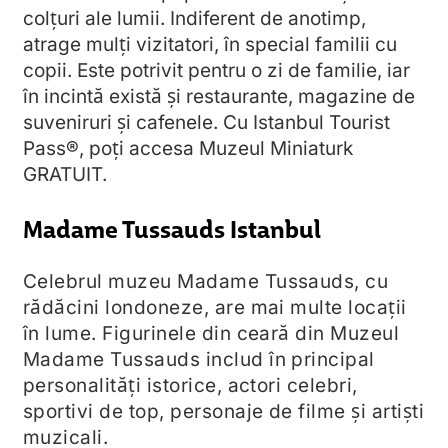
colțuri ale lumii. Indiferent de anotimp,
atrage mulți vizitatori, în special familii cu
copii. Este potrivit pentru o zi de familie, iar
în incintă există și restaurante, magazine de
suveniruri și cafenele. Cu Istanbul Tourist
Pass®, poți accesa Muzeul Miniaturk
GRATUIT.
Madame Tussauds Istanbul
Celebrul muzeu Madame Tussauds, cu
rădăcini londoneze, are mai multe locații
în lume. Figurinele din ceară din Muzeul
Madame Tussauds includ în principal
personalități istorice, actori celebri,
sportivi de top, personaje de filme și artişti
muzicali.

--

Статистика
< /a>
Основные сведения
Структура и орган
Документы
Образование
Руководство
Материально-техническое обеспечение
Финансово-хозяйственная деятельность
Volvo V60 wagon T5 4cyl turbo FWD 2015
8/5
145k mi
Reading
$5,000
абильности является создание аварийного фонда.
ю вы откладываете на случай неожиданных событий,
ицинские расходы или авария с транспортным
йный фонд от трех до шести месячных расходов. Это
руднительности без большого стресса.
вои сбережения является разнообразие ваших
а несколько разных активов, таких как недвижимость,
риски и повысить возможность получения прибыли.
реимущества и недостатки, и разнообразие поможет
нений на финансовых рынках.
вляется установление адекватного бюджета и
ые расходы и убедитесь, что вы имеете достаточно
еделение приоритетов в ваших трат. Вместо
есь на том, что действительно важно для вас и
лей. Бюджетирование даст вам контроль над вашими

...

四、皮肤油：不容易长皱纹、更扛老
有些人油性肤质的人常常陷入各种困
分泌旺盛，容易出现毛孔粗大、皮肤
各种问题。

ACTIVITY:
Beginning at the line above that contains "а несколько разных", return each line exactly through the line that contains "лей. Бюджетирование даст", and no others.

OUTPUT FOR THIS TASK:
а несколько разных активов, таких как недвижимость,
риски и повысить возможность получения прибыли.
реимущества и недостатки, и разнообразие поможет
нений на финансовых рынках.
вляется установление адекватного бюджета и
ые расходы и убедитесь, что вы имеете достаточно
еделение приоритетов в ваших трат. Вместо
есь на том, что действительно важно для вас и
лей. Бюджетирование даст вам контроль над вашими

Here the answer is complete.